Esperança Garcia
Esperança Garcia

Reginaldo Miranda*

Das páginas amarelecidas de dois documentos esparsos do Arquivo Público do Piauí, salta o olhar atento de Esperança Garcia, jovem escrava da Real Fazenda, um nome esquecido de nossa história. Os documentos foram revelados ao público em 1979, pelo historiador Luiz Mott[1], trazendo à luz da história essa mulher negra e escrava, porém, instruída, com visão política e consciência de seus direitos. Trata-se de uma carta-denúncia que ela dirigiu ao governador da capitania Gonçalo Lourenço Botelho de Castro, em 6 de setembro de 1770, dizendo dos abusos que sofria por parte do administrador Antônio Vieira do Couto, em uma das fazendas do Real Fisco. Mott, enfatiza a peculiaridade de tratar-se de documento produzido por uma mulher abordando problema específico que lhe envolvia, quando o sexo feminino permanece praticamente ausente da documentação colonial; também, o fato de uma mulher escrava dominar a escrita naquele contexto histórico, esse fato podendo demonstrar um aspecto peculiar que assumiu a escravidão no sertão pecuarista do Piauí[2]. Mas quem era essa escrava que ousou denunciar esses abusos, dirigindo-se diretamente ao governador da capitania? No primeiro parágrafo da carta ela se apresenta, qualificando-se como se fora uma petição. Vejamos:

“Eu Sou hua escrava de V. S., da administração do Capam Antº Vieira do Couto, cazada. Desde que o Capam pª lá foi administrar, q. me tirou da fazdª dos Algodois, aonde vevia com meu marido, para ser cozinheira da sua caza, onde nella passo m.to mal”[3].

Era, portanto, uma mulher casada, alfabetizada, cozinheira, escrava do Real Fisco, moradora na fazenda dos Algodões, onde vivia em companhia de seu marido, de quem era afeiçoada e sentia falta.

Ora, sabemos que as fazendas do Real Fisco, pertenciam aos jesuítas, de quem foram sequestradas no ano de 1760. E como não era costume se alfabetizar escravos, vê-se que ela possuía uma situação diferenciada de seus irmãos de sangue. Era alfabetizada porque sempre fora uma escrava de casa[4] e não de eito[5], criada entre aquelas que serviam diretamente aos jesuítas em trabalhos domésticos, sendo por eles alfabetizada. O fato de ser cozinheira, e cozinheira de referência ao ponto de justificar ser levada à força para servir o administrador em outra fazenda, reforça essa hipótese. Pensamos que sua mãe deveria ser uma escrava da casa dos jesuítas, responsável pela culinária dos padres, com quem a filha aprendeu o ofício. E por ter sido criada ali, desde cedo despertou a estima de seus senhores, que lhes desasnaram o espírito, alfabetizando-a. É esta uma biografia possível, a mais lógica diante das informações contidas na missiva. Sigamos outros trechos de seu petitório:

“A primeira hé q. ha grandes trovoadas de pancadas em hum filho nem sendo uhã criança q. lhe fez estrair sangue pella boca, em mim não poço esplicar q. sou hu colcham de pancadas, tanto q. cahy huã vez do sobrado abaccho peiada, por mezericordia de Ds. escapei”.

- **Tarefa proposta 1**
Repita o trecho do texto sobre Esperança Garcia que começa em "Era, portanto, uma" e termina em "e sentia falta.", sem mudar nada.
- **Tarefa proposta 2**
Passe para o inglês esta frase do texto sobre Esperança Garcia: "Era, portanto, uma mulher casada, alfabetizada, cozinheira, escrava do Real Fisco, moradora na fazenda dos Algodões, onde vivia em companhia de seu marido, de quem era afeiçoada e sentia falta."

- **Material extraído**
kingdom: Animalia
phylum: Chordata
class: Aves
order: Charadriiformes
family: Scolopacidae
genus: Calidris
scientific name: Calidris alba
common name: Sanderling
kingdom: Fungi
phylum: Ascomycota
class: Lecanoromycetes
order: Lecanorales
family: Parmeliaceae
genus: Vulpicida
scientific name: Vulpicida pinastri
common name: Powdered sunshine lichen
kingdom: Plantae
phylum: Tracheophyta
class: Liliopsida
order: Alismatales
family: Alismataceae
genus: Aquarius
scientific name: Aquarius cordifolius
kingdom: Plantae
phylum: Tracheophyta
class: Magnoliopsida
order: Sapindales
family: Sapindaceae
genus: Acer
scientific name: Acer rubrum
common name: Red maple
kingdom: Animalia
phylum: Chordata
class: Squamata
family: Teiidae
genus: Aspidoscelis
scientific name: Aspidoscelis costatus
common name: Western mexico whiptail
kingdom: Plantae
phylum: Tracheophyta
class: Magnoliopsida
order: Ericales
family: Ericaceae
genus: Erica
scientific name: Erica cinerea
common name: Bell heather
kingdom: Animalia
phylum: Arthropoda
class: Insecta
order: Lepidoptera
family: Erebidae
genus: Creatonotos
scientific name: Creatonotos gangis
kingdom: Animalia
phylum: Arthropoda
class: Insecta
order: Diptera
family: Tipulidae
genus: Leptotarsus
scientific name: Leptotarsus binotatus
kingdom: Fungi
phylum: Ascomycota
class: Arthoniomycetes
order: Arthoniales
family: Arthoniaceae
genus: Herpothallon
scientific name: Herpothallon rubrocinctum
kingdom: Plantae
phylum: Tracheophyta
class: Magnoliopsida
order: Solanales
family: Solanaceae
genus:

- **Resultado da tarefa 1**
Era, portanto, uma mulher casada, alfabetizada, cozinheira, escrava do Real Fisco, moradora na fazenda dos Algodões, onde vivia em companhia de seu marido, de quem era afeiçoada e sentia falta.

- **Resultado da tarefa 2**
She was, therefore, a married, literate woman, a cook, a slave of the Royal Treasury, a resident of the Algodões farm, where she lived with her husband, to whom she was devoted and whom she missed.